Q: I know there’s been some controversy regarding your Makena project. Does that deter you from developing? How do you try to work with the community and resolve this conflict?


A: It’s a very small segment of the population. We do annual polling, and the percentage of people on Maui who are antidevelopment has been constant at 11 to 13 percent. Year in and year out, it’s 11 to 13 percent. And the rest of the population wants sustainable development, it wants green development … but it’s not antidevelopment. It recognizes that Maui is a growing community, and if we don’t have development, the people from the Mainland who come here, generally speaking, have more money than we do and they’re going to price us out of the market. They’re going to price the local population out of the market.

Q: Why is it important to have locals developing for locals?
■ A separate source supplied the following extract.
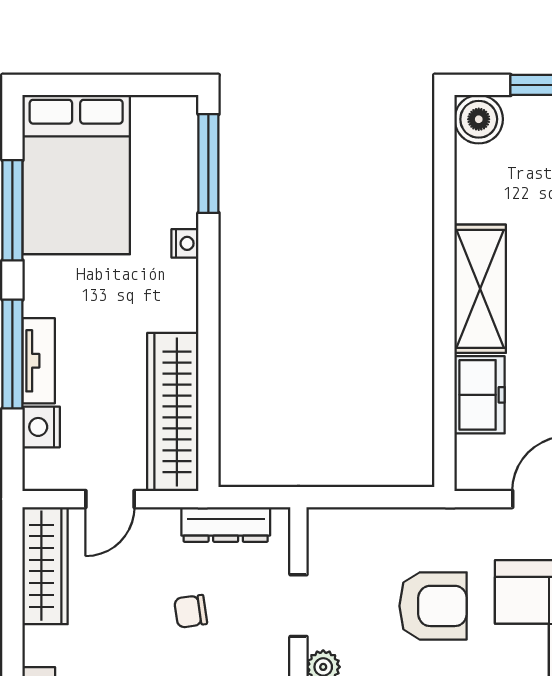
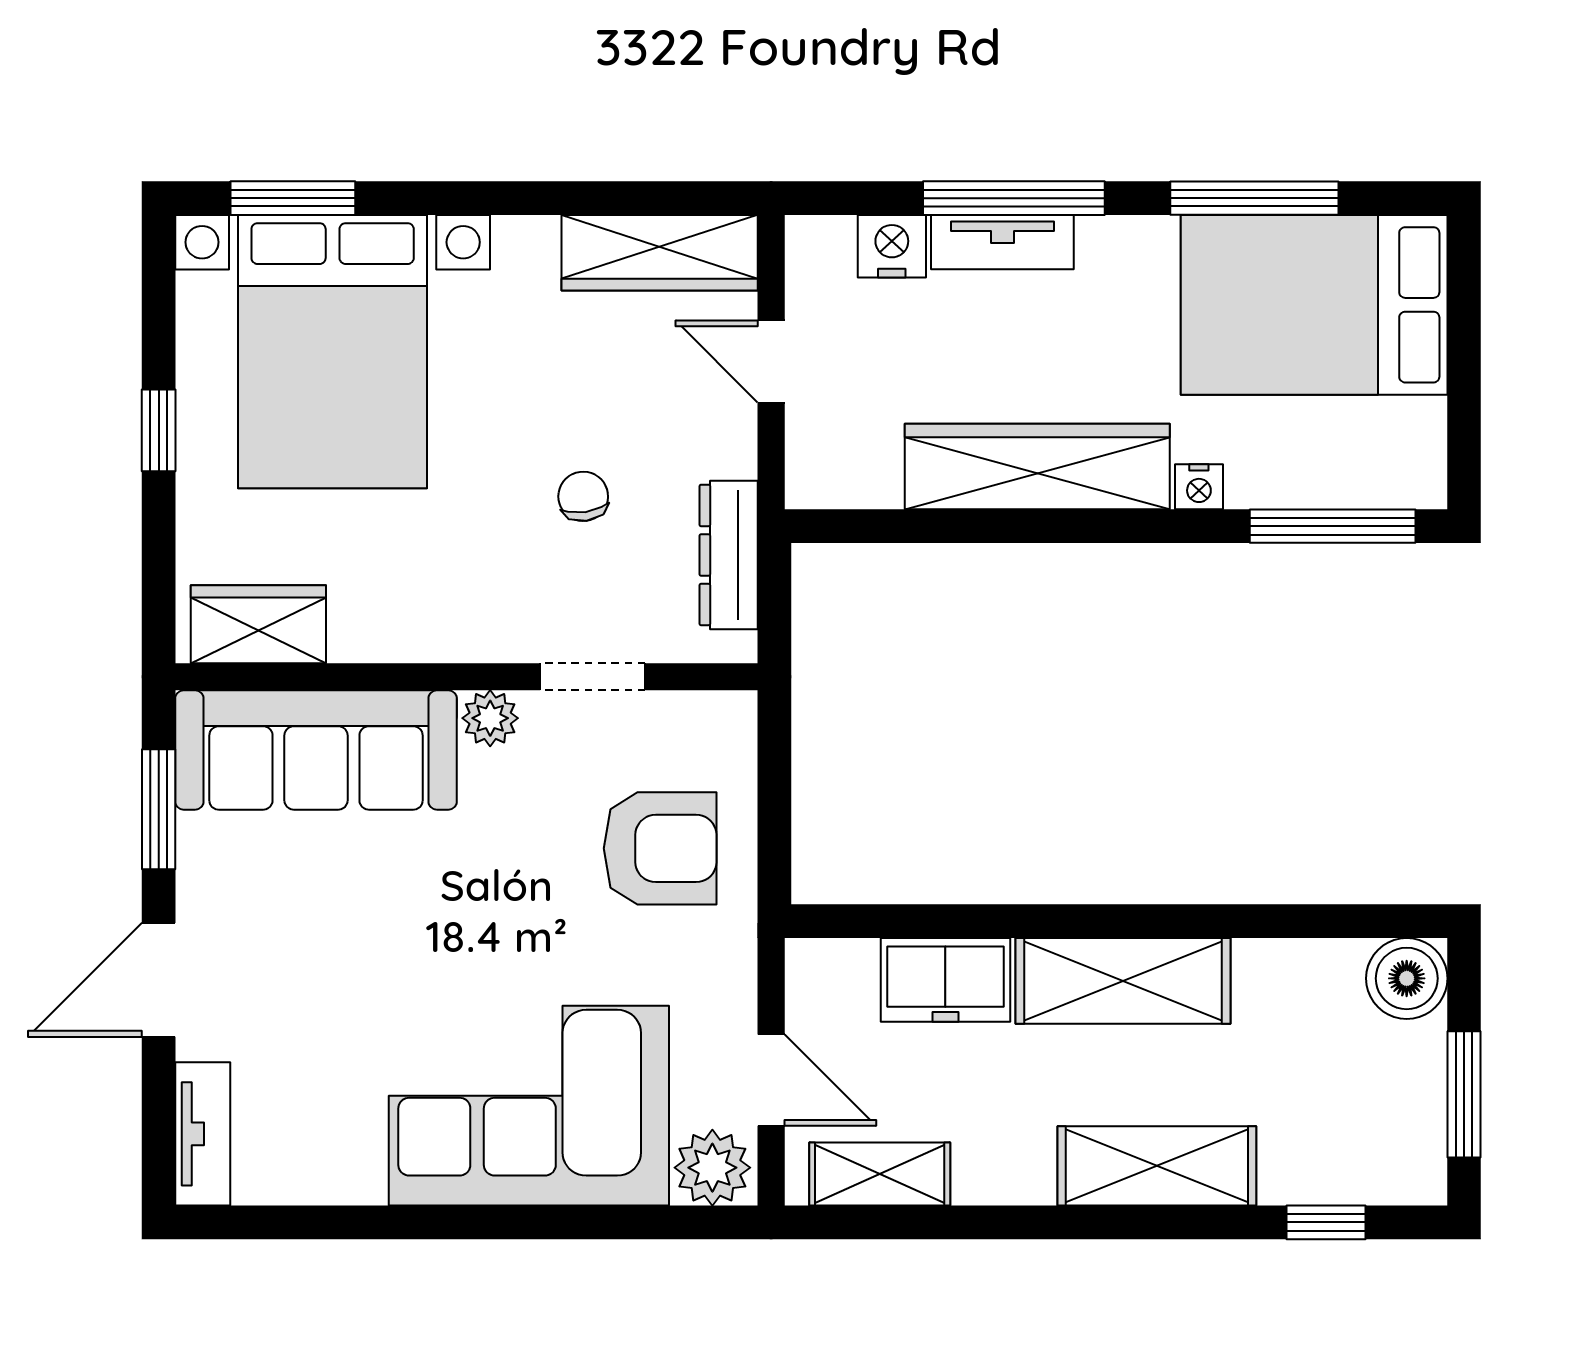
wardrobe: (173, 412) -> (1037, 467), moved
armchair: (433, 606) -> (660, 848), moved, turned -90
A: The money stays at home. One, we hire local consultants, we hire local residents as our employees. The money stays within the community as opposed to going to Mainland consultants or Mainland contractors or Mainland employees. Also, you look at the business community in Hawaii and it’s a very generous business community. There’s a long history of businesses supporting nonprofits in Hawaii, and I don’t think you see that with the Mainland companies when they do business here. You don’t see that same level of commitment to our community. Or to the environment, for that matter.